1.5 Voor het starten
Voor u de machine start, dient u altijd te controleren of de volledige machine in bedrijfsveilige toestand
verkeert.
De stopschakelaar moet gemakkelijk in- en uitschakelen.
De gashendel moet soepel werken en automatisch terugkeren naar de stationaire positie.
Het snijwerktuig en de aanraakbeveiliging moeten goed vast zitten en in perfecte staat verkeren.
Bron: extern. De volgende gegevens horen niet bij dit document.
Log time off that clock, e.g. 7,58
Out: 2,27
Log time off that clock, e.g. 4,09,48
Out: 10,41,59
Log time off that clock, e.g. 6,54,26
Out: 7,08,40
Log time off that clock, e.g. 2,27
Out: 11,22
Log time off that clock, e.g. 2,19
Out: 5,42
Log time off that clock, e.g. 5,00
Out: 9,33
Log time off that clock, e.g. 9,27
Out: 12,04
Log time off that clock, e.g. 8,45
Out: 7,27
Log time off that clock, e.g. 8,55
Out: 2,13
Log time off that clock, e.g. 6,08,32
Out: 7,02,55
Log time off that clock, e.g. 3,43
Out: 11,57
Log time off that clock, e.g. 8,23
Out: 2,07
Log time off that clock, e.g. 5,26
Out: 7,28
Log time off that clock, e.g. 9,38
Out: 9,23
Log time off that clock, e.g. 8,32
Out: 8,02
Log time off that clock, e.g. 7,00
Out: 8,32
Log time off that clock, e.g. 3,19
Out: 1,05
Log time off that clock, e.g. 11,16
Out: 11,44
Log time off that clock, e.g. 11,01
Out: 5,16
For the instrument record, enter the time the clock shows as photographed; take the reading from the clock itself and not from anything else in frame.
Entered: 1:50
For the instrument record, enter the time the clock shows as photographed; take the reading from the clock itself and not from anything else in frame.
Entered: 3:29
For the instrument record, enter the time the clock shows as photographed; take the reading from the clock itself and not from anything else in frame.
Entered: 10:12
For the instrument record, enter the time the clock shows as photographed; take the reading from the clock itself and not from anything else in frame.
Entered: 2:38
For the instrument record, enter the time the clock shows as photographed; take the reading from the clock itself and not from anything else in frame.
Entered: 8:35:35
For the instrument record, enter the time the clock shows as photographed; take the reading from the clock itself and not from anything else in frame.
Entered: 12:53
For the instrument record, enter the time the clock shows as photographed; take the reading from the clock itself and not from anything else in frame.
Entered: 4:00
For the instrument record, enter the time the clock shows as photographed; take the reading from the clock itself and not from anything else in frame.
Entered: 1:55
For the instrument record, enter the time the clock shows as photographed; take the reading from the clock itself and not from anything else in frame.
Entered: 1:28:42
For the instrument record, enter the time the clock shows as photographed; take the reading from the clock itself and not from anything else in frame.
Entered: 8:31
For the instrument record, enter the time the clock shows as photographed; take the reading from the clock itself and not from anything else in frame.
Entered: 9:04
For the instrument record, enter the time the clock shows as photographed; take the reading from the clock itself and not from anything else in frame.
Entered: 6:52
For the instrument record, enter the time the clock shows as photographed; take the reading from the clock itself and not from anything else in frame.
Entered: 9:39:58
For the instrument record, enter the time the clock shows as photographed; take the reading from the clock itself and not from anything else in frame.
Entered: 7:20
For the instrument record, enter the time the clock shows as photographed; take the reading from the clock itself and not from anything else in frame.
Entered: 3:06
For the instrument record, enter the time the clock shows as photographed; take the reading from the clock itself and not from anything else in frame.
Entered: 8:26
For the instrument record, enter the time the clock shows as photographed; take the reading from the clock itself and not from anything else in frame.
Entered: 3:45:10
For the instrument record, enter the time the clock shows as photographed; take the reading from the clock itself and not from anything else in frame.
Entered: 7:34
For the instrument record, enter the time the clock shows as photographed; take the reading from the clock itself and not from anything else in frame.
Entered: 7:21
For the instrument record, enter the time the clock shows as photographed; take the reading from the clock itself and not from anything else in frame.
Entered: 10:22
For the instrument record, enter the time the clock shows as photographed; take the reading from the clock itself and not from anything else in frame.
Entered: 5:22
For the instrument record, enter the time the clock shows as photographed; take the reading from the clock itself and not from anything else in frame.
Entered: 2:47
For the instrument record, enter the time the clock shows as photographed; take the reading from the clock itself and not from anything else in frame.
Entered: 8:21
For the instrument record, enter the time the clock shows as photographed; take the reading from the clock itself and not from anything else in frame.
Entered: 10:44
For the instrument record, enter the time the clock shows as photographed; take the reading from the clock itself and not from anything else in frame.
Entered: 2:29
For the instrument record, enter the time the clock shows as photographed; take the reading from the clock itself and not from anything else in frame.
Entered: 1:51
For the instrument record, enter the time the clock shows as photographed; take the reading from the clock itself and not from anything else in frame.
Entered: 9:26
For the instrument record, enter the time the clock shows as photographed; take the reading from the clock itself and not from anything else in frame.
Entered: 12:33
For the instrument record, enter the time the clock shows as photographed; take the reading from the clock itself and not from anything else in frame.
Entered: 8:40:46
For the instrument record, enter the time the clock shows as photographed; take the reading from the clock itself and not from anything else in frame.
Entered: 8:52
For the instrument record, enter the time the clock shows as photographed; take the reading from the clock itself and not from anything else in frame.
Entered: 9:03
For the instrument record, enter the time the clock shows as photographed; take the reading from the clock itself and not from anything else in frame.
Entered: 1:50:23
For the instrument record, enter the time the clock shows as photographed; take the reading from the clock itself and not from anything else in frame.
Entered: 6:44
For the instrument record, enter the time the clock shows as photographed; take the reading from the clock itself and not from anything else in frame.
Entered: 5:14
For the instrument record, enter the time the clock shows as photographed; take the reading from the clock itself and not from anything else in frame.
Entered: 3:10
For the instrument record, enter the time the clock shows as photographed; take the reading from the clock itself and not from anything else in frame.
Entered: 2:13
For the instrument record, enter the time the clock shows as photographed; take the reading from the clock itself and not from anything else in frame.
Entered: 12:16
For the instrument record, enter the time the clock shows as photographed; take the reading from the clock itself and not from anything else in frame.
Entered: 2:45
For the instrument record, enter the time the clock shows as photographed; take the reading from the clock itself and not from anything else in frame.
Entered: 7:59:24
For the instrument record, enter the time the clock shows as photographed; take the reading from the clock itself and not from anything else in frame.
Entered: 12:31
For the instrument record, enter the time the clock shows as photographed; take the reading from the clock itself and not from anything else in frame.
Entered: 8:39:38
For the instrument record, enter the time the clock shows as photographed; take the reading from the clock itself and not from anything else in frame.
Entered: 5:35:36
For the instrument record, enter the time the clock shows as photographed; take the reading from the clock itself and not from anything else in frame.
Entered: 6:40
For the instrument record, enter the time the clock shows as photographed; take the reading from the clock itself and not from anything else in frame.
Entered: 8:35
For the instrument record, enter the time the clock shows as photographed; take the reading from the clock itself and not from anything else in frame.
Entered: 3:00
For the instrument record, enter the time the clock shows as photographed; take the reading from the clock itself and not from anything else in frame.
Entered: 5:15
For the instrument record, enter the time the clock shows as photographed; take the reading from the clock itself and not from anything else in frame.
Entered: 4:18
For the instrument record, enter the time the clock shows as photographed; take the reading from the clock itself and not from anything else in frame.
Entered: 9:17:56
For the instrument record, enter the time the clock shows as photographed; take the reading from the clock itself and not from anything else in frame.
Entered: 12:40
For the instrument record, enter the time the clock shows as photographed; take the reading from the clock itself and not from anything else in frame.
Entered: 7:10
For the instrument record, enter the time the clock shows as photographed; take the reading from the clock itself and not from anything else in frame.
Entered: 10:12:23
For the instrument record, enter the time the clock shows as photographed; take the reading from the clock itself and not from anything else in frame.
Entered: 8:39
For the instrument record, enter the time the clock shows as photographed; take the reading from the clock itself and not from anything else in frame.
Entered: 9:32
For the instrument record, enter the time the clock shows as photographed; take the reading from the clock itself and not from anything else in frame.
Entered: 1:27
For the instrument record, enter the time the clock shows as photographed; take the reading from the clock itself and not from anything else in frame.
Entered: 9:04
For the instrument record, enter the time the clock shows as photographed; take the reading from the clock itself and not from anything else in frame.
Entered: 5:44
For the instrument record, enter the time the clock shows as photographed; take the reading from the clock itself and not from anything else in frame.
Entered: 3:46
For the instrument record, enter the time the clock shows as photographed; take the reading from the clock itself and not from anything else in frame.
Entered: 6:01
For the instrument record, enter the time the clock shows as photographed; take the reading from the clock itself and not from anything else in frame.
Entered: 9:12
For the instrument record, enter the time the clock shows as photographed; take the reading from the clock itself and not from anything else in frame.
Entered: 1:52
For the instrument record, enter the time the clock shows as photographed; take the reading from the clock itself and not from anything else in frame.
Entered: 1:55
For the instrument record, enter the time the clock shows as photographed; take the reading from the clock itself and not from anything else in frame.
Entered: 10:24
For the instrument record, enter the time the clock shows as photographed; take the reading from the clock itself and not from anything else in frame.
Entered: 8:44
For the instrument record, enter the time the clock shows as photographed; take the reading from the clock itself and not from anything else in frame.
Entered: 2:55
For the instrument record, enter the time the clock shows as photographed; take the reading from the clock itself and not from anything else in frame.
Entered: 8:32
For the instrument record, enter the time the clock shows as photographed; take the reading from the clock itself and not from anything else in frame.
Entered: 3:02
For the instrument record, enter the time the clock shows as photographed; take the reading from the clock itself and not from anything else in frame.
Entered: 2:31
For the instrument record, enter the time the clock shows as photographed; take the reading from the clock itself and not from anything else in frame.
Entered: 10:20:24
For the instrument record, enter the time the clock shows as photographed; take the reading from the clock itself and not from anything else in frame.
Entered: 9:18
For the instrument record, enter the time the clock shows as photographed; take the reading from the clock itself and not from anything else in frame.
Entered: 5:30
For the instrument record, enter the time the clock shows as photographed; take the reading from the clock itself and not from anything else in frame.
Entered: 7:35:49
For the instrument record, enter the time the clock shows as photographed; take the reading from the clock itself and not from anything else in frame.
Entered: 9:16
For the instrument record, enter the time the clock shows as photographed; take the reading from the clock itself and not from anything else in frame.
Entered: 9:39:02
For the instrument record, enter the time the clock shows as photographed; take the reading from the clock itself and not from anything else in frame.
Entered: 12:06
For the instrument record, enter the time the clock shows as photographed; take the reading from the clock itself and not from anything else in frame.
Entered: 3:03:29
Controleer ook of de ontstekingskabel en de bougiestekker goed vast zitten. Als een verbinding los zit,
kunnen er vonken ontstaan, die het eventueel uitlopende brandstof-luchtmengsel kunnen ontsteken –
brandgevaar!
Bij onregelmatigheden, duidelijke schade, foutieve instellingen of als de goede werking beperkt is, mag u
niet beginnen werken, maar dient u de machine te laten controleren in een werkplaats.
1.6 Tijdens het starten
Start op een afstand van minstens 3 meter van de plaats waar u heeft getankt. Start de machine nooit
in een gesloten ruimte.
Zorg voor een veilige en stabiele houding tijdens het starten. Start altijd op een effen ondergrond en
hou de machine stevig vast.
De machine mag slechts door één persoon worden bediend – ook tijdens het starten mogen er zich
geen andere personen ophouden binnen een cirkel van 15 meter.
Voer de startprocedure uit zoals beschreven in hoofdstuk 7 "Motor starten / motor uitzetten".
1.7 Tijdens onderhoud en herstellingen
De machine moet regelmatig worden onderhouden. Voer zelf uitsluitend de onderhouds- en
herstellingswerken uit die in deze gebruiksaanwijzing en in de afzonderlijke motor-gebruiksaanwijzing
beschreven zijn. Alle andere werken moeten door een erkende werkplaats worden uitgevoerd.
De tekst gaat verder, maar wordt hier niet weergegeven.